DATASET CONTENT section start

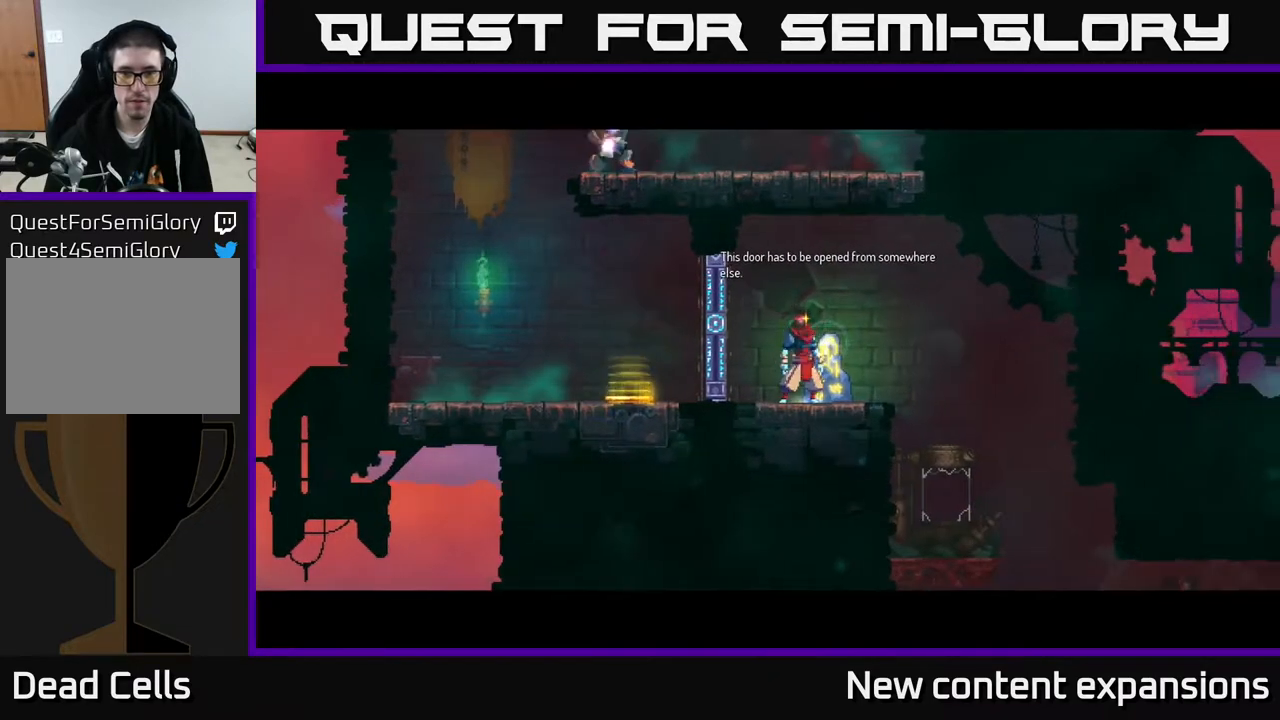
{"buttons": [], "left_stick": "center", "right_stick": "center", "events": []}
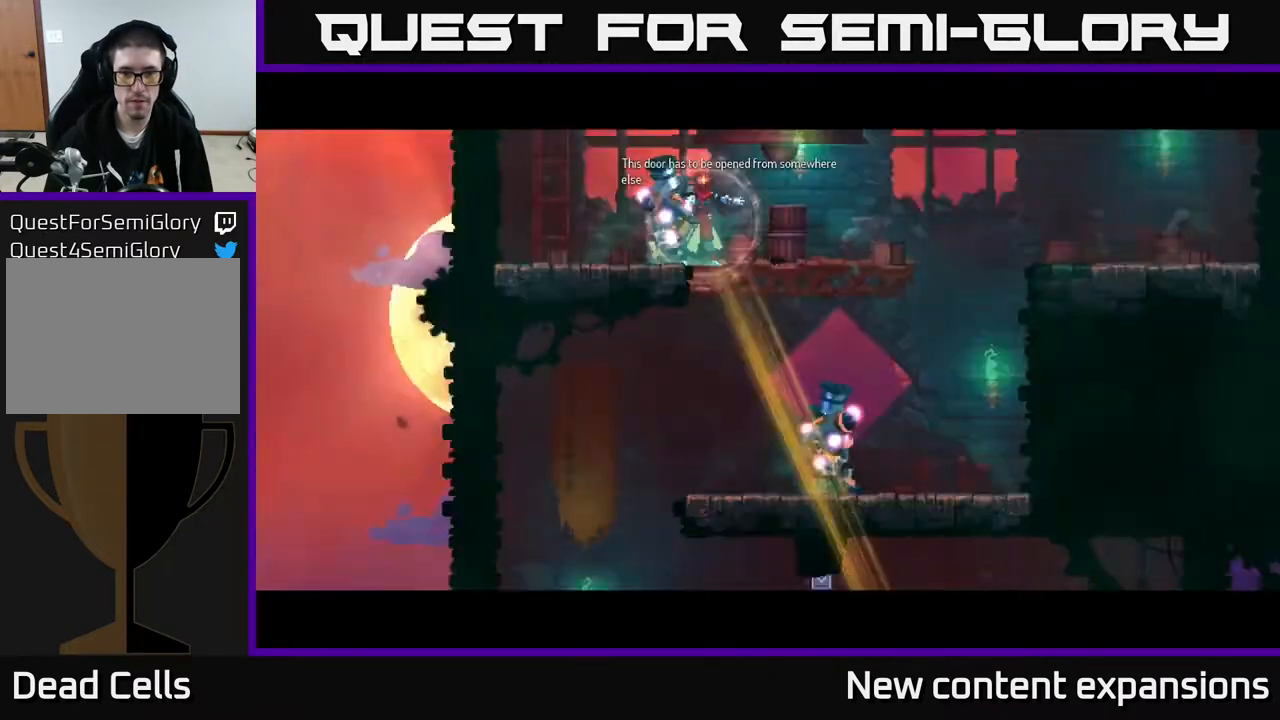
{"buttons": ["DPAD_RIGHT"], "left_stick": "center", "right_stick": "center", "events": [[450, "DPAD_RIGHT", "down"]]}
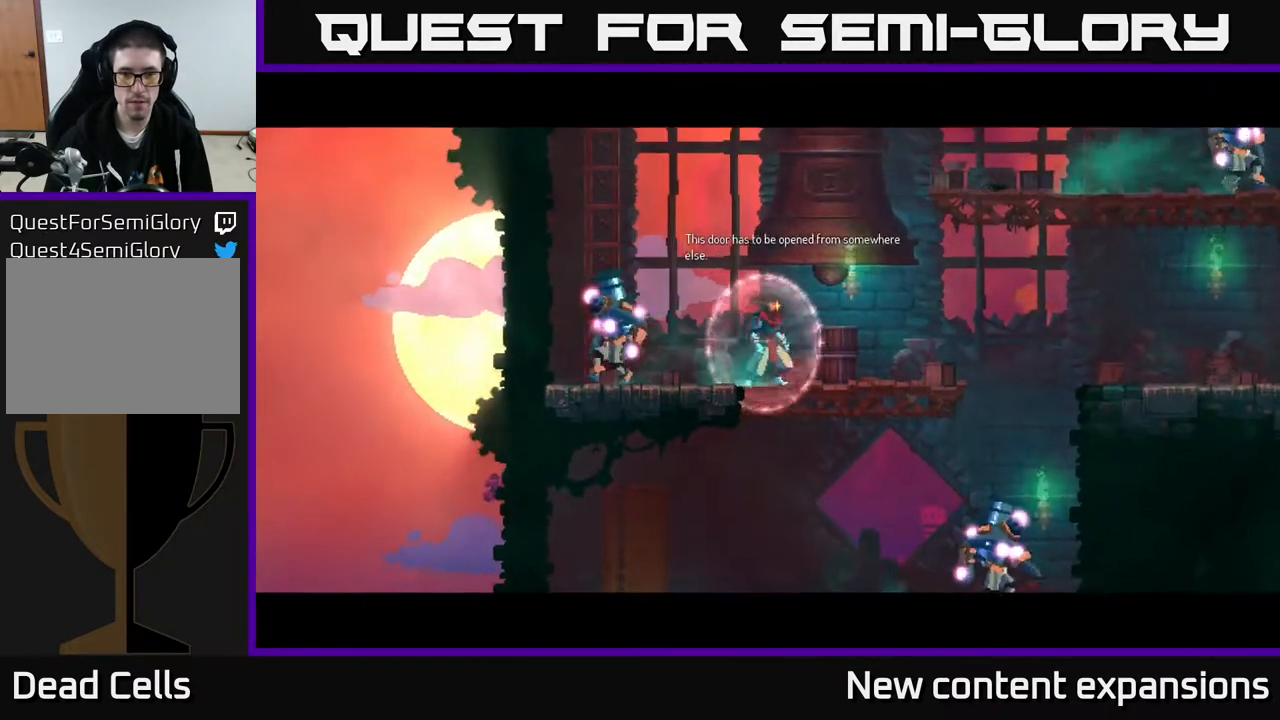
{"buttons": ["DPAD_LEFT"], "left_stick": "center", "right_stick": "center", "events": [[67, "DPAD_RIGHT", "up"], [150, "DPAD_LEFT", "down"], [233, "X", "down"], [333, "X", "up"]]}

DATASET CONTENT section end

* _YOUR GOAL_:
Repeat each line above exactly as it reads, omitting any pictures.

* _WRITTEN RESPONSE_:
{"buttons": [], "left_stick": "center", "right_stick": "center", "events": []}
{"buttons": ["DPAD_RIGHT"], "left_stick": "center", "right_stick": "center", "events": [[450, "DPAD_RIGHT", "down"]]}
{"buttons": ["DPAD_LEFT"], "left_stick": "center", "right_stick": "center", "events": [[67, "DPAD_RIGHT", "up"], [150, "DPAD_LEFT", "down"], [233, "X", "down"], [333, "X", "up"]]}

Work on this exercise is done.